TASK INSTRUCTIONS: From the records below, reproduce verbatim the part that opens with the line containing "השופט שחם: מר חדד אמרתי שזה לא גורע" and closes with the line containing "מאמרים אחרונים", including both of those lines.
-- -- --
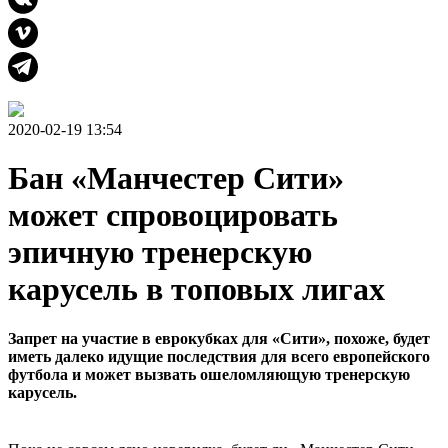
2020-02-19 13:54
Бан «Манчестер Сити»
может спровоцировать
эпичную тренерскую
карусель в топовых лигах
Запрет на участие в еврокубках для «Сити», похоже, будет
иметь далеко идущие последствия для всего европейского
футбола и может вызвать ошеломляющую тренерскую
карусель.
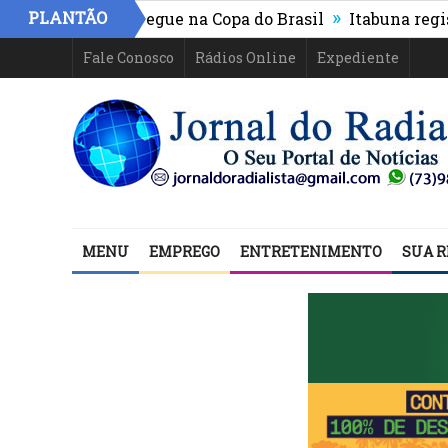
»
PLANTÃO
etico-PR e segue na Copa do Brasil
Itabuna registra m
Fale Conosco
Rádios Online
Expediente
MENU
EMPREGO
ENTRETENIMENTO
SUA R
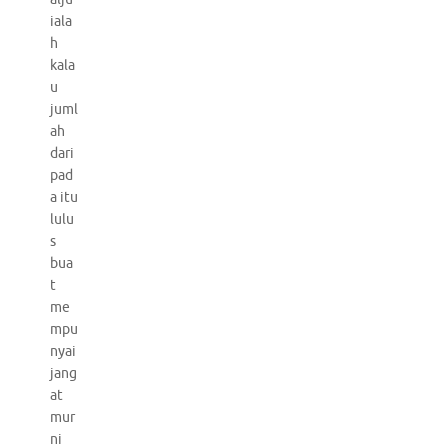
iala
h
kala
u
juml
ah
dari
pad
a itu
lulu
s
bua
t
me
mpu
nyai
jang
at
mur
ni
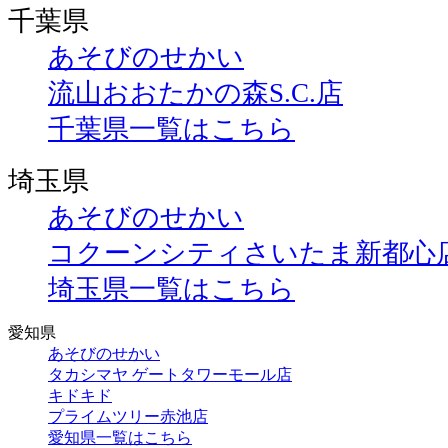
千葉県
あそびのせかい
流山おおたかの森S.C.店
千葉県一覧はこちら
埼玉県
あそびのせかい
コクーンシティさいたま新都心
埼玉県一覧はこちら
愛知県
あそびのせかい
タカシマヤ ゲートタワーモール店
キドキド
プライムツリー赤池店
愛知県一覧はこちら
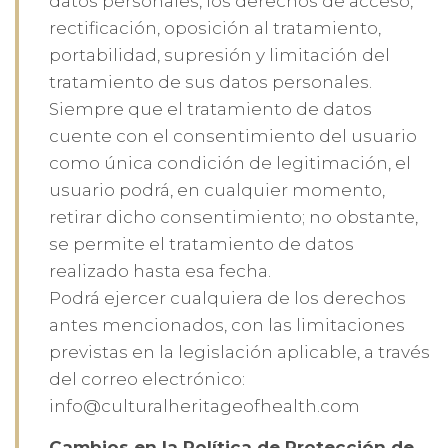
datos personales, los derechos de acceso,
rectificación, oposición al tratamiento,
portabilidad, supresión y limitación del
tratamiento de sus datos personales.
Siempre que el tratamiento de datos
cuente con el consentimiento del usuario
como única condición de legitimación, el
usuario podrá, en cualquier momento,
retirar dicho consentimiento; no obstante,
se permite el tratamiento de datos
realizado hasta esa fecha.
Podrá ejercer cualquiera de los derechos
antes mencionados, con las limitaciones
previstas en la legislación aplicable, a través
del correo electrónico:
info@culturalheritageofhealth.com
Cambios en la Política de Protección de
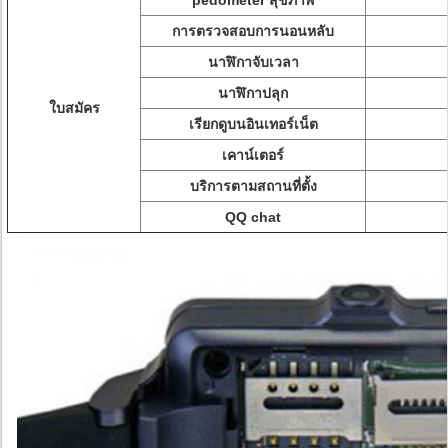
pedometer สุขภาพ
การตรวจสอบการนอนหลับ
นาฬิกาจับเวลา
นาฬิกาปลุก
ใบสมัคร
เรียกดูบนอินเทอร์เน็ต
เคาน์เตอร์
บริการตามสถานที่ตั้ง
QQ chat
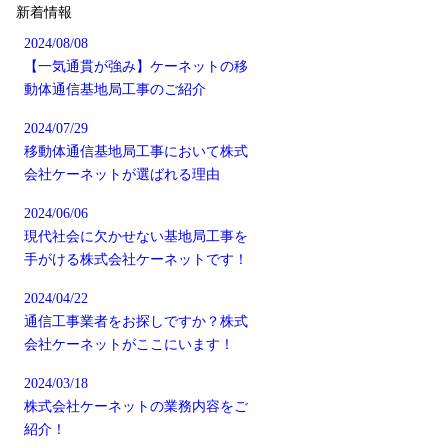
新着情報
2024/08/08
【一気通貫が強み】ケーネットの移
動体通信基地局工事のご紹介
2024/07/29
移動体通信基地局工事において株式
会社ケーネットが選ばれる理由
2024/06/06
現代社会に欠かせない基地局工事を
手がける株式会社ケーネットです！
2024/04/22
通信工事業者をお探しですか？株式
会社ケーネットがここにいます！
2024/03/18
株式会社ケーネットの業務内容をご
紹介！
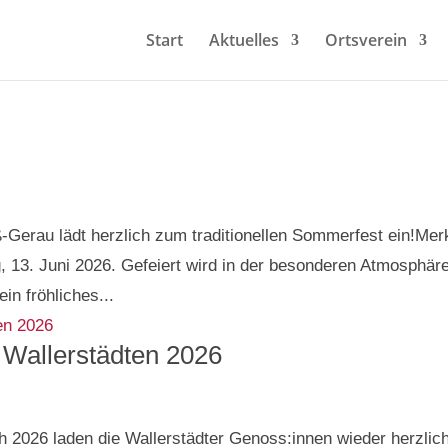
Start
Aktuelles
Ortsverein
-Gerau lädt herzlich zum traditionellen Sommerfest ein!Mer
, 13. Juni 2026. Gefeiert wird in der besonderen Atmosphär
n fröhliches...
Wallerstädten 2026
h 2026 laden die Wallerstädter Genoss:innen wieder herzlic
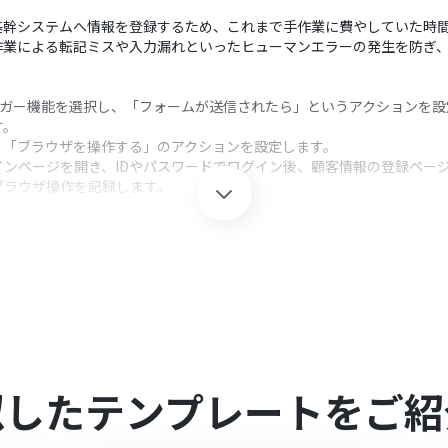
基幹システムへ情報を登録するため、これまで手作業に費やしていた時
作業による転記ミスや入力漏れといったヒューマンエラーの発生を防ぎ
リガー機能を選択し、「フォームが送信されたら」というアクションを
す。
、「ブラウザを操作する」のアクションを設定します。
ンページを開き、IDやパスワードでログイン後、顧客情報の登録ペー
ブラウザ操作を記録します。
クション、「オペレーション」：トリガー起動後、フロー内で処理を行
自社の運用に合わせて自由にカスタマイズが可能です。例えば、お問い
」の内容は、実際に利用している基幹システムの画面や操作フローに合
似したテンプレートをご紹
セスプランでのみご利用いただける機能となっております。フリープラ
となりますので、ご注意ください。
間の無料トライアルを行うことが可能です。無料トライアル中には制限対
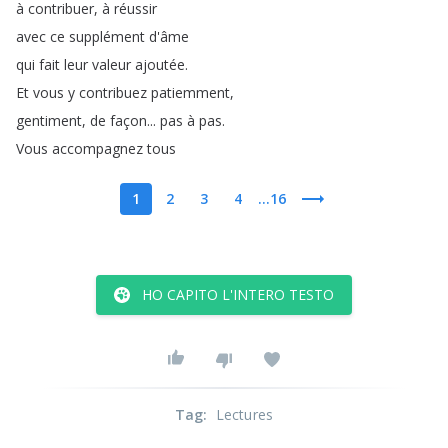
à
contribuer
,
à
réussir
avec
ce
supplément
d'âme
qui
fait
leur
valeur
ajoutée
.
Et
vous
y
contribuez
patiemment
,
gentiment
,
de
façon
...
pas
à
pas
.
Vous
accompagnez
tous
1
2
3
4
...16
HO CAPITO L'INTERO TESTO
Tag
:
Lectures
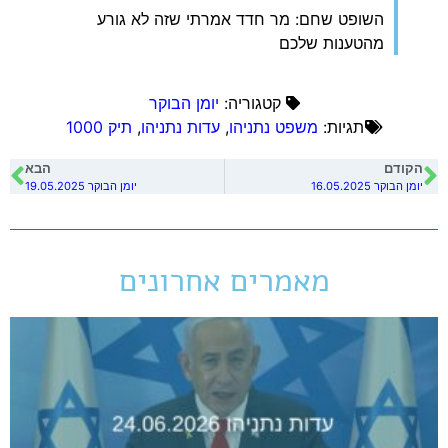
השופט שחם: מר חדד אמרתי שזה לא גורע
מהטענות שלכם
קטגוריה:
יומן הבוקר
תגיות:
משפט נתניהו
,
עדות נתניהו
,
תיק 1000
הקודם
הבא
יומן הבוקר 16.05.2025
יומן הבוקר 19.05.2025
מאמרים אחרונים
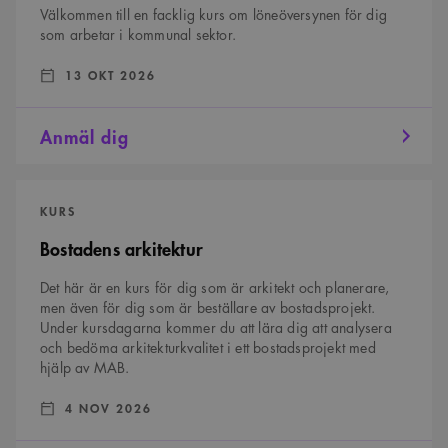
Google Privacy Policy
Script.com
Välkommen till en facklig kurs om löneöversynen för dig
cookiebanner
som arbetar i kommunal sektor.
fungerar
korrekt.
DATUM:
:
13 OKT 2026
SnippetSessionId
snippets.arkitekt.se
Session
__cf_bm
29
Denna cookie
Cloudflare Inc.
minuter
används för
.fonts.net
Anmäl dig
54
att skilja
sekunder
mellan
människor och
bots. Detta är
Bostadens
fördelaktigt
arkitektur
för
KURS
webbplatsen
för att göra
Bostadens arkitektur
giltiga
rapporter om
användningen
Det här är en kurs för dig som är arkitekt och planerare,
av deras
webbplats.
men även för dig som är beställare av bostadsprojekt.
Under kursdagarna kommer du att lära dig att analysera
och bedöma arkitekturkvalitet i ett bostadsprojekt med
hjälp av MAB.
Namn
Provider
/
Domän
Utgång
Beskrivning
Provider
/
Namn
Utgång
Beskrivning
DATUM:
:
_cfuvid
4 NOV 2026
.vimeo.com
Session
Denna cookie
Domän
Provider
/
Namn
Utgång
Beskrivning
används för att spåra
Domän
användare över
_ga
1 år 1
Detta cookie-namn är
Google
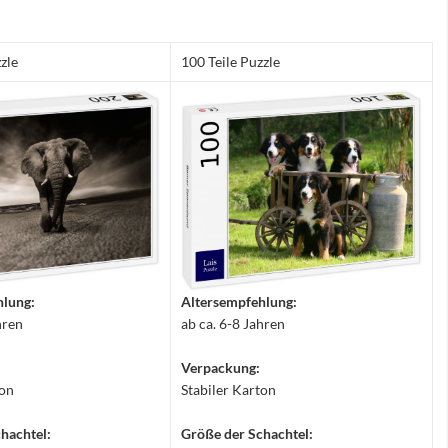
zle
100 Teile Puzzle
hlung:
Altersempfehlung:
hren
ab ca. 6-8 Jahren
Verpackung:
ton
Stabiler Karton
hachtel:
Größe der Schachtel:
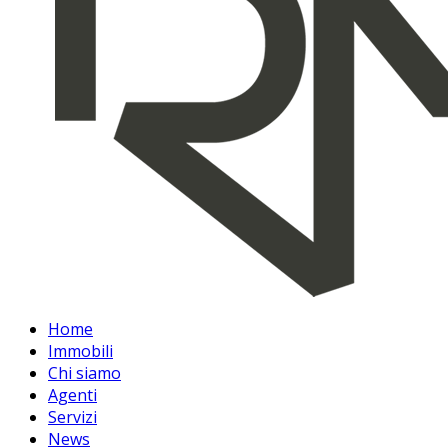
Home
Immobili
Chi siamo
Agenti
Servizi
News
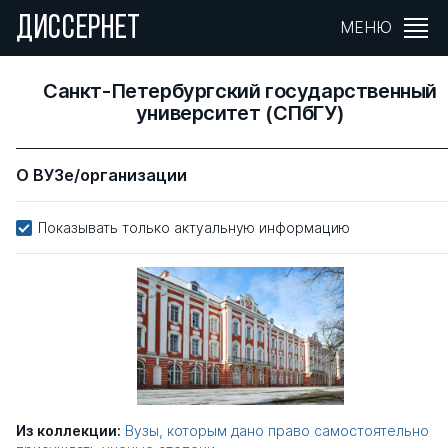
ДИССЕРНЕТ
МЕНЮ
Санкт-Петербургский государственный
университет (СПбГУ)
О ВУЗе/организации
Показывать только актуальную информацию
Из коллекции:
Вузы, которым дано право самостоятельно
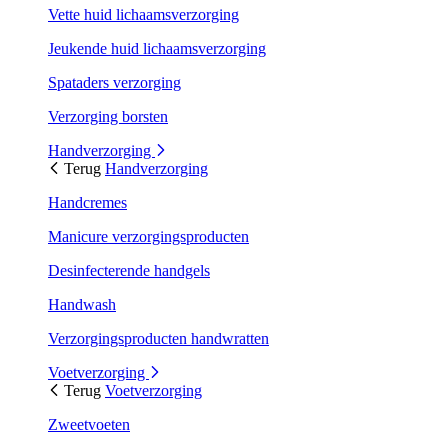
Vette huid lichaamsverzorging
Jeukende huid lichaamsverzorging
Spataders verzorging
Verzorging borsten
Handverzorging
Terug
Handverzorging
Handcremes
Manicure verzorgingsproducten
Desinfecterende handgels
Handwash
Verzorgingsproducten handwratten
Voetverzorging
Terug
Voetverzorging
Zweetvoeten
-- -- --
TASK RESULT:
השופט שחם: מר חדד אמרתי שזה לא גורע
מהטענות שלכם
קטגוריה:
יומן הבוקר
תגיות:
משפט נתניהו
,
עדות נתניהו
,
תיק 1000
הקודם
הבא
יומן הבוקר 16.05.2025
יומן הבוקר 19.05.2025
מאמרים אחרונים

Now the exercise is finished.